Las leyes deben ser claras, deben estar bien redactadas, deben hacerse cumplir. Deben ser profundamente debatidas, votadas luego de un consenso transversal, un acuerdo de diferentes fuerzas políticas que gobiernan en las diversas provincias de un país extenso y federal como Argentina. Se deben pensar los mecanismos de ejecución y control institucional posterior que eviten ser olvidadas e incumplidas. No se pueden solucionar problemas reales de la sociedad con pensamiento mágico.

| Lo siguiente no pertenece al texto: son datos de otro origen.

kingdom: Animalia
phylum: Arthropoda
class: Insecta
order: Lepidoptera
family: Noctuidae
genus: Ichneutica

Las leyes no deben llevar nombres propios. Las leyes como toda institución siempre deben ser impersonales, no tienen identidades ni pertenecen a grupo alguno. Son producto de la voluntad popular representada para la defensa del interés común. El interés general puede referirse circunstancialmente a los/as jubilados, mujeres, niños y niñas, el medio ambiente o algún grupo específico pero el interés sigue siendo general. No es una cuestión tribal o identitaria, de un sector segregado. Las leyes no son para un grupo, son para la Nación, para la sociedad en su conjunto interesada en proteger intereses colectivos o de un grupo (por ejemplo, discapacitados) con razones públicas, que todos entendemos y se pueden justificar en la propia Constitución (Art. 75 inciso 23). Justamente por eso son leyes.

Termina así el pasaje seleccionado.